Siamo dentro la quarta ondata di caldo (e ci resteremo per una settimana)
Milano, 2 ago. (askanews) – L’estate prosegue a ritmo battente sull’Italia, segnando proprio in queste ultime 48 ore il punto di massima intensità della quarta ondata di calore di questa stagione, una struttura anticiclonica che da ormai diversi giorni sta tenendo prigioniera la Penisola in una morsa di caldo e afa priva di vere pause.
Federico Brescia, meteorologo de iLMeteo.it, fa il punto della situazione evidenziando come l’eredità dei giorni scorsi sia decisamente pesante: in alcune zone della Pianura Padana e nelle aree interne del Centro è stata infatti superata la soglia critica dei 40°C, a testimonianza della straordinaria potenza di questa massa d’aria.
Nel corso di questa seconda parte del weekend le temperature continueranno a mantenersi su livelli estremi, con colonnine di mercurio pronte a toccare picchi diffusi tra i 37°C e i 39°C, sia lungo la Pianura Padana che nell’entroterra del Centro-Sud. Un contesto termico rovente che non concede tregua, accentuato dal progressivo incremento dei tassi di umidità.

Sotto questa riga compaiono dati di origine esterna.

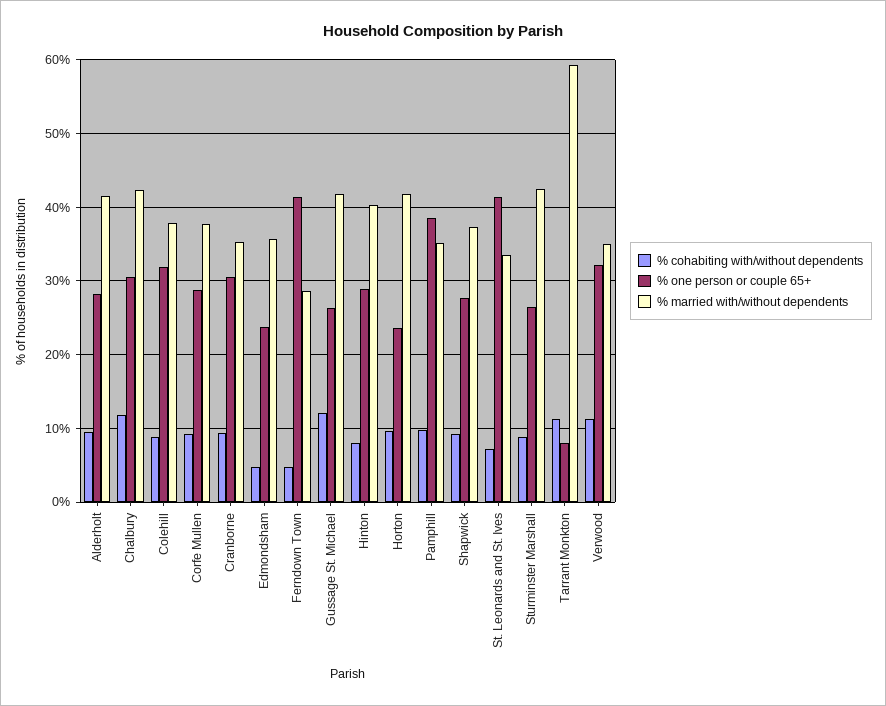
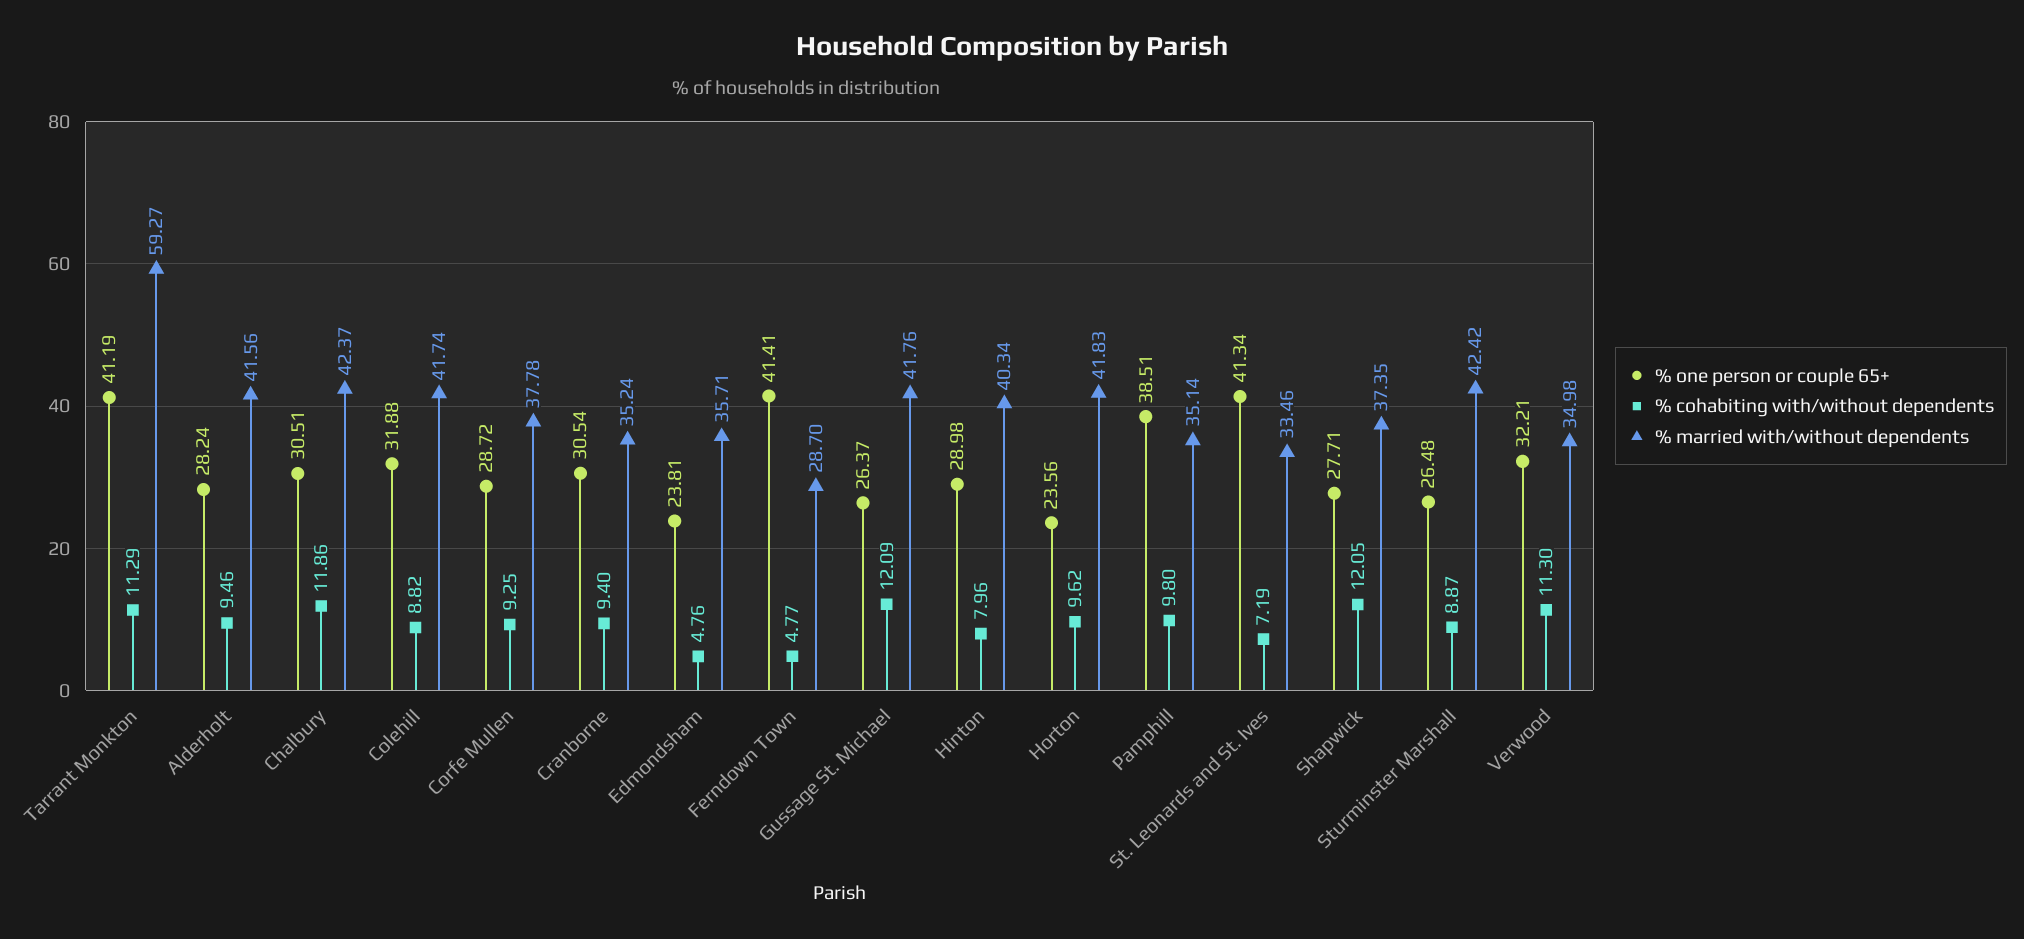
  {
    "% cohabiting with/without dependents": {
      "Alderholt": 9.46,
      "Chalbury": 11.86,
      "Colehill": 8.82,
      "Corfe Mullen": 9.25,
      "Cranborne": 9.4,
      "Edmondsham": 4.76,
      "Ferndown Town": 4.77,
      "Gussage St. Michael": 12.09,
      "Hinton": 7.96,
      "Horton": 9.62,
      "Pamphill": 9.8,
-     "Shapwick": 9,
+     "Shapwick": 12.05,
      "St. Leonards and St. Ives": 7.19,
      "Sturminster Marshall": 8.87,
      "Tarrant Monkton": 11.29,
      "Verwood": 11.3
    },
    "% one person or couple 65+": {
      "Alderholt": 28.24,
      "Chalbury": 30.51,
      "Colehill": 31.88,
      "Corfe Mullen": 28.72,
      "Cranborne": 30.54,
      "Edmondsham": 23.81,
      "Ferndown Town": 41.41,
      "Gussage St. Michael": 26.37,
      "Hinton": 28.98,
      "Horton": 23.56,
      "Pamphill": 38.51,
      "Shapwick": 27.71,
      "St. Leonards and St. Ives": 41.34,
      "Sturminster Marshall": 26.48,
-     "Tarrant Monkton": 8,
+     "Tarrant Monkton": 41.19,
      "Verwood": 32.21
    },
    "% married with/without dependents": {
      "Alderholt": 41.56,
      "Chalbury": 42.37,
-     "Colehill": 38,
+     "Colehill": 41.74,
      "Corfe Mullen": 37.78,
      "Cranborne": 35.24,
      "Edmondsham": 35.71,
      "Ferndown Town": 28.7,
      "Gussage St. Michael": 41.76,
      "Hinton": 40.34,
      "Horton": 41.83,
      "Pamphill": 35.14,
      "Shapwick": 37.35,
      "St. Leonards and St. Ives": 33.46,
      "Sturminster Marshall": 42.42,
      "Tarrant Monkton": 59.27,
      "Verwood": 34.98
    }
  }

L’unica nota d’instabilità in questo quadro di forte staticità sarà rappresentata da isolati temporali di calore. Nelle ore pomeridiane qualche fenomeno in più potrà svilupparsi lungo le aree alpine e prealpine, con locali e temporanei sconfinamenti verso le vicine zone pianeggianti, oltre a qualche isolato spunto instabile lungo la dorsale appenninica. Si tratterà tuttavia di episodi circoscritti e brevi, incapaci di apportare un refrigerio strutturale se non nell’immediato e su settori molto ristretti.
Ad aggravare il quadro complessivo interviene il calore accumulato al suolo e sulla superficie marina: le temperature dei bacini che circondano l’Italia sono quasi ovunque superiori ai 28°C, registrando valori anomali e ben oltre le medie del periodo. Questa enorme quantità di energia stoccata nei mari riduce l’effetto mitigatore delle brezze e mantiene elevate anche le temperature notturne.
Per assistere a un vero cambio d’aria e a un ridimensionamento della canicola sarebbe necessario un cambio di registro netto a livello della circolazione atmosferica generale, dinamica che al momento non trova conferme a breve termine. Gli ultimi aggiornamenti dei modelli matematici mostrano soltanto una timida traccia di maggiore instabilità a partire dall’8 di agosto, con la possibilità di qualche temporale in più ad interessare principalmente le regioni del Nord. Trattandosi tuttavia di proiezioni a lungo termine, la distanza temporale impone cautela in attesa dei prossimi aggiornamenti.